Dans leur essai consacré à la définition du terrorisme, Steven Best et Anthony J. Nocella II, se plaignent de la politisation croissante du terme de «terrorisme», notamment par le gouvernement américain, qui exclut toute forme de terrorisme gouvernementale. Ceux-ci, se basant sur les réflexions de Ludwig Wittgenstein, remarquent à juste titre les problèmes sémantiques soulevés par une définition du terrorisme: «on ne peut toujours spécifier de manière précise les éléments nécessaires et suffisants d’une définition, mais il est possible de fournir un faisceau de concepts liés» (p. 369). Ces réflexions sont remarquables dans la mesure où elles ne sont que très rarement soulevés par des philosophes, pourtant au fait avec la pensée de Wittgenstein.
Pourtant ceux-ci échouent totalement dans la définition qu’ils proposent: «le terrorisme est l’usage intentionnel de la violence physique dirigée contre des personnes innocentes – humaines et/ou des animaux non humains – afin de faire avancer les objectifs religieux, idéologiques, ou politiques d’individus, d’organisations, de corporations ou de gouvernements» (p. 370).
D’une part, ils se lancent dans des considérations politiques: ainsi selon eux, «pour les animaux, chaque seconde constitue une attaque similaire au 11 septembre» (p. 368), la race humaine étant engagée dans une campagne terroriste contre les animaux. Ils proposent donc de considérer «l’usage de la violence physique contre des personnes innocentes – humaines et/ou des animaux non humains» comme du terrorisme (p. 370).
D’autre part, le faisceau de concepts liés au terrorisme qu’ils proposent est trop restreint. Ainsi ceux-ci refusent, par exemple, de considérer l’inclusion d’un aspect psychologique (comme la peur ou l’intimidation) dans leur définition du terrorisme, les termes de «peur» et «intimidation» leur semblant ouverts à une marge interprétative trop importante qui «pourrait légitimer la répression politique de groupes d’activistes» (p.369 – on notera à nouveau la politisation du concept).
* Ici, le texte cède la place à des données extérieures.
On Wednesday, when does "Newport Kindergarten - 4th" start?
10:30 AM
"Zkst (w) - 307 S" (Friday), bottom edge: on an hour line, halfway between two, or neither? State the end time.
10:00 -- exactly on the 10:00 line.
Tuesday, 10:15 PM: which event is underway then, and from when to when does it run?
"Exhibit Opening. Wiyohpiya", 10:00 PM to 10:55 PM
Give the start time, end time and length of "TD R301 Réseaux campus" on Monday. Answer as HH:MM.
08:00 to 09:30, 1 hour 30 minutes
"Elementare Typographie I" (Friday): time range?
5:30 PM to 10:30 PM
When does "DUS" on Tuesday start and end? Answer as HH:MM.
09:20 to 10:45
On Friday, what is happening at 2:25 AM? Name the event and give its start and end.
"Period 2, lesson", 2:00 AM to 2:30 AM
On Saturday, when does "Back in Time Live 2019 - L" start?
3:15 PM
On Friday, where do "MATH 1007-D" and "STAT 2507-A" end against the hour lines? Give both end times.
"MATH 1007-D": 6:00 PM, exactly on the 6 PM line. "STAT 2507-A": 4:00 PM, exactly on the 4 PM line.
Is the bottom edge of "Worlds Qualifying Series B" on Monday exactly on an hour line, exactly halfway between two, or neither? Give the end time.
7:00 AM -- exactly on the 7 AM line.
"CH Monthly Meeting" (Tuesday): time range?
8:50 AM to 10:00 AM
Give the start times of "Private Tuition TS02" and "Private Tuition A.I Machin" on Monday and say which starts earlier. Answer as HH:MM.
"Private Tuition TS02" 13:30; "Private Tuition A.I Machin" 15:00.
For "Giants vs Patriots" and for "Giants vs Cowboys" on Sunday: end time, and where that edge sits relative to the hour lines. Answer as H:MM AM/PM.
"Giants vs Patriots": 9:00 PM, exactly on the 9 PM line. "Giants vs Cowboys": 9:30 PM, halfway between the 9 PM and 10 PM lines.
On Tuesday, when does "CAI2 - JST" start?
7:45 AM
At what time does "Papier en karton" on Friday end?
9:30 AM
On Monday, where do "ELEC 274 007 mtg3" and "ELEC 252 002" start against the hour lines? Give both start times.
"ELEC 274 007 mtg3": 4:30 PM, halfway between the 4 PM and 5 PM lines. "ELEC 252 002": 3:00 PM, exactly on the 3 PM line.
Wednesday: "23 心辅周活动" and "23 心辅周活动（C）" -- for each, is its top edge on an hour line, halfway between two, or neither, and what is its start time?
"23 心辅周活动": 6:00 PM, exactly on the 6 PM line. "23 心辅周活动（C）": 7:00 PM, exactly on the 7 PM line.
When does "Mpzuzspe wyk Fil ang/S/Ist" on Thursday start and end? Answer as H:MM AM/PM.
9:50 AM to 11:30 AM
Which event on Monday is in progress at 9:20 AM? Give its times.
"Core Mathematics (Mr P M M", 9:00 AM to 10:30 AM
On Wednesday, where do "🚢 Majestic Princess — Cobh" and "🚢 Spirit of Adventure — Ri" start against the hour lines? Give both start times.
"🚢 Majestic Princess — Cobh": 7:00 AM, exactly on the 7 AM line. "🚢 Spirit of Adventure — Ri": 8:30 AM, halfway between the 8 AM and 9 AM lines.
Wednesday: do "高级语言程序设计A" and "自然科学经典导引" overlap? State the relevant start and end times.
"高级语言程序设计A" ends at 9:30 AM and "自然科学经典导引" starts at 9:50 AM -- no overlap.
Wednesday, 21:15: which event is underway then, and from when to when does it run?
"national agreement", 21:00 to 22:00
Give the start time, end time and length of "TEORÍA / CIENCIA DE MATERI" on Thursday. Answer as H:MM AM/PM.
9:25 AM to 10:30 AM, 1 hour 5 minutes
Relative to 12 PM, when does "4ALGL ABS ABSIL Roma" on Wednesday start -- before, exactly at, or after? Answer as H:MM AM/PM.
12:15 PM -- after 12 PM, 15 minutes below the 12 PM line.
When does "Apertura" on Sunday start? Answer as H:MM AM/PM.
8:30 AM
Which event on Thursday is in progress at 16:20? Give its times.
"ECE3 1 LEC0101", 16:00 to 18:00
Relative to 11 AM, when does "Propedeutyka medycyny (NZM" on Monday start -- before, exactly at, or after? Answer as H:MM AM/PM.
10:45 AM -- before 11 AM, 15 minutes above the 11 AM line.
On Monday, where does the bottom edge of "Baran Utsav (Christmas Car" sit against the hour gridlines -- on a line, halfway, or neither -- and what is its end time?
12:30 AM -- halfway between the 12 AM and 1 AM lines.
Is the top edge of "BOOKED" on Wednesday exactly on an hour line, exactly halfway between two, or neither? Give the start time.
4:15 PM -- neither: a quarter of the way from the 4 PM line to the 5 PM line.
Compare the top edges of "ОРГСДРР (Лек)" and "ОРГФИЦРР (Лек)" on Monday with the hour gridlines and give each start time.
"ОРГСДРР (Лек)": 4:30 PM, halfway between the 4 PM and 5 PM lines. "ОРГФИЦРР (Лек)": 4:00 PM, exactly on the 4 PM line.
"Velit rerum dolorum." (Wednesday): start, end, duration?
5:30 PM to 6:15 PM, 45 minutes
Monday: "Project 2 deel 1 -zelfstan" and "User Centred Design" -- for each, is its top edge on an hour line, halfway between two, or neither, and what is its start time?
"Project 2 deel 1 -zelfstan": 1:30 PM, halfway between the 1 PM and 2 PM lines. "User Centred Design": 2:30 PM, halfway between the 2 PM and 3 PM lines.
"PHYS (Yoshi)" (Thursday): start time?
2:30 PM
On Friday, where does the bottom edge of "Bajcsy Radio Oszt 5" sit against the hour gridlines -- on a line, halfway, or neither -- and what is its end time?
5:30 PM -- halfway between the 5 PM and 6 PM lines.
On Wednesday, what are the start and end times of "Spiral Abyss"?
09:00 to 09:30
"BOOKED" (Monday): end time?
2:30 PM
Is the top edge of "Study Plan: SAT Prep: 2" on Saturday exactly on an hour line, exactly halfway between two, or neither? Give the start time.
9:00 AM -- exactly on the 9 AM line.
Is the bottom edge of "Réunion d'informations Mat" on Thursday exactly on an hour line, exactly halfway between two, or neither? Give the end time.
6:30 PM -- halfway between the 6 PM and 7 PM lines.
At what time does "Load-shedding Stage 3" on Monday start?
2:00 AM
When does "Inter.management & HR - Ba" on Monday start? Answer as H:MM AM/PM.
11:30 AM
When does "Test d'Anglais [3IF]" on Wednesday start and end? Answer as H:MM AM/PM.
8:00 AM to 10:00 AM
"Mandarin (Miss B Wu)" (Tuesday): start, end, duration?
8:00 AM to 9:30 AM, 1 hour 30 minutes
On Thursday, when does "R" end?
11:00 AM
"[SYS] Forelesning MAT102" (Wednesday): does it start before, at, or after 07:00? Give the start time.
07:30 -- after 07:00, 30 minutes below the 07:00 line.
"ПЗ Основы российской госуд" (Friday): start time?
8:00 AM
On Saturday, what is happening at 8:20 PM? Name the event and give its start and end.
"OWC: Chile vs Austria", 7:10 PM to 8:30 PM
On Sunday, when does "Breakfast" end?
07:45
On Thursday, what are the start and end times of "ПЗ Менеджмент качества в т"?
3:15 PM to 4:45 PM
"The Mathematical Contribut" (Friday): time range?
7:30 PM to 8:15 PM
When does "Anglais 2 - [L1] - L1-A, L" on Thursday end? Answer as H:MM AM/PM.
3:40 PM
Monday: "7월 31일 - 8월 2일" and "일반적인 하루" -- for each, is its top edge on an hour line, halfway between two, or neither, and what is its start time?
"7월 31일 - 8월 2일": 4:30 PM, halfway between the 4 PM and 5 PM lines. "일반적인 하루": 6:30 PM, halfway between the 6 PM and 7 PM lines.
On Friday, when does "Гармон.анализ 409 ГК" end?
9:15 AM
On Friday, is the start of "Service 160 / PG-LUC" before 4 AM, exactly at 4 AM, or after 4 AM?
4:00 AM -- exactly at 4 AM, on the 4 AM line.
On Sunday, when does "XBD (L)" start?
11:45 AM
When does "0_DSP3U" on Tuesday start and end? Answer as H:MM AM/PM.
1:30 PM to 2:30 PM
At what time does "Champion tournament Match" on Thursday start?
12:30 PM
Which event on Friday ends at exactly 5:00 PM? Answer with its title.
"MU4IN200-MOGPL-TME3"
Pourtant en acceptant d’utiliser le concept à des fins politiques, l’aspect psychologique ne pourrait-il, par exemple, servir la cause animale dans une définition du terrorisme, les animaux étant amené à l’abattoir souffrant de peur?
Conclusion
Même si ce point de vue est parfois maladroitement exprimé dans l’ouvrage Terrorists or Freedom Fighters? Reflections on the Liberation of Animals, il serait inadéquat et faux de placer les groupes de libération animale au même niveau que des groupes politiques violents qui s’attaquent à des êtres humains, comme les groupes anti-abortionnistes ou les terrorismes religieux de tous acabits. La libération animale – faut-il le rappeler – n’a jamais fait de victime.
Même s’il s’agit incontestablement d’un mouvement politique violent à cause unique, on peut donc se poser la question de la pertinence de la classification proposée par le FBI, pour qui l’ALF se trouve au sommet de la liste du terrorisme domestique.
Pour qui veut comprendre le fonctionnement, la logique, les origines et les développements du mouvement, Terrorists or Freedom Fighters? Reflections on the Liberation of Animals constitue un ouvrage réfléchi et stimulant. Rassemblés à partir de l’intérieur du mouvement, les textes de cet ouvrage peuvent d’ores et déjà être considérés comme des classiques de la littérature consacrée au Front de Libération Animale.
Jean-Marc Flükiger
Steven Best et Anthony Nocella II, Terrorists or Freedom Fighters? Reflections on the Liberation of Animals, New York, Lantern Books, 2004 (XIV+402 p.).